Selected excerpt -
--

Foot of the Bed Cellars in the Cave with Dave!

I tasted through nearly all my barreled wines with Martin and Luc from Foot of the Bed Cellars in San Francisco. Tasting with different palates and different backgrounds can be much more enriching of an experience than doing all the work in solitude.

Photo courtesy of founders Luc and Martin, Foot of the Bed Cellars

Photo courtesy of founders Luc and Martin, Foot of the Bed Cellars

Don’t get me wrong, I like solitude, the opportunity to block out everything and focus on the task; I always have. However, the inputs from others in a controlled setting are enlightening and the nuances others pick up can be more attuned than my own senses.

Photo taken by Luc of Foot of the Bed Cellars

Photo taken by Luc of Foot of the Bed Cellars

Take for instance my Merlot from 2017. Merlot happens to be one of Martin’s favorite varietals (I found out that morning). I didn’t really have a planned experiment in mind when we starting tasting the four barrels of 17 Merlot, but it soon became one of our longest discussions of the tasting. I barreled the merlot down to three new oak barrels, Gamba, Kelvin and Nadale and one neutral. The merlot came from Galloway Vineyards in Dry Creek Valley, harvested and fermented exactly the same, so the only variation is barrel time.

Many in the wine business use the term ‘American oak’ generically and homogenously, which does the American cooper a disservice. American oak is unique, as is French or Hungarian; as are American cooperages and the craftsmen that work the cooperage. In this micro tasting of Merlot, Kelvin cooperage in Kentucky is an American cooperage using American oak exclusively. Gamba is an Italian cooperage using French oak and Nadalie is a French cooperage operating in the United States using American oak. Quite the combination of styles and raw product, but that’s what can help finish a wine, just as one would use mesquite wood to finish a steak instead of cherry or apple wood.

Martin really focused on the Kelvin 36 month medium long Hydra barrel. Kelvin uses a steaming processes during barrel toasting that is incorporated to lengthen the open fire toasting process, thus penetrating deeper into the oak and mellowing harsher oak tannins such as vanillin or the aromatic coconut picked up in many American oak barrels, in the process, greater complexity is achieved for the American oak. I’ve been using Kelvin since 2010 on many a Bordeaux varietal and have been very happy with the results. There are greater baking spice notes, wisps of mocha, and not nearly as much sweet vanilla as you’d get from 24 month Kentucky or Virginia oak.

--

Problem description - In the barrel-tasting post, what makes barrel time the only difference among the four barrels of 2017 Merlot? Explain in one to three sentences. Work only from the barrel-tasting post above.

--

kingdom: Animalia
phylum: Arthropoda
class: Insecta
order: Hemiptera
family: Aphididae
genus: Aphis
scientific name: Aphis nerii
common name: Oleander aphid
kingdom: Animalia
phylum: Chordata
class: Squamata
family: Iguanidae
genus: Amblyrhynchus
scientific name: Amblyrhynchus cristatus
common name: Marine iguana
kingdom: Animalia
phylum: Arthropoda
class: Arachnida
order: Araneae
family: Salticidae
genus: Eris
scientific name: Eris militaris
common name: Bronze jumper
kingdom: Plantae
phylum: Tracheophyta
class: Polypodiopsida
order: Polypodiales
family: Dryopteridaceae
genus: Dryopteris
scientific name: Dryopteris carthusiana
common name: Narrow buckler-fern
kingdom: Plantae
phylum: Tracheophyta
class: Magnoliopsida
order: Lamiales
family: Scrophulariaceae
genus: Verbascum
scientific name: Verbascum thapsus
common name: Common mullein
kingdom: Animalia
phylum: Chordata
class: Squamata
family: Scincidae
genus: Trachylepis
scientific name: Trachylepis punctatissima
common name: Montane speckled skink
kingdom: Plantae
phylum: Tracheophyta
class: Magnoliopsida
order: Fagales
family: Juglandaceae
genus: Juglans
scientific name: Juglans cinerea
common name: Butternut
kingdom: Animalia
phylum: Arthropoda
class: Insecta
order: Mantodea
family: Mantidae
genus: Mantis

--

Exercise answer - All of the Merlot came from Galloway Vineyards in Dry Creek Valley and was harvested and fermented exactly the same way. It was then split among three new oak barrels and one neutral barrel, so the time spent in each barrel is the only variation.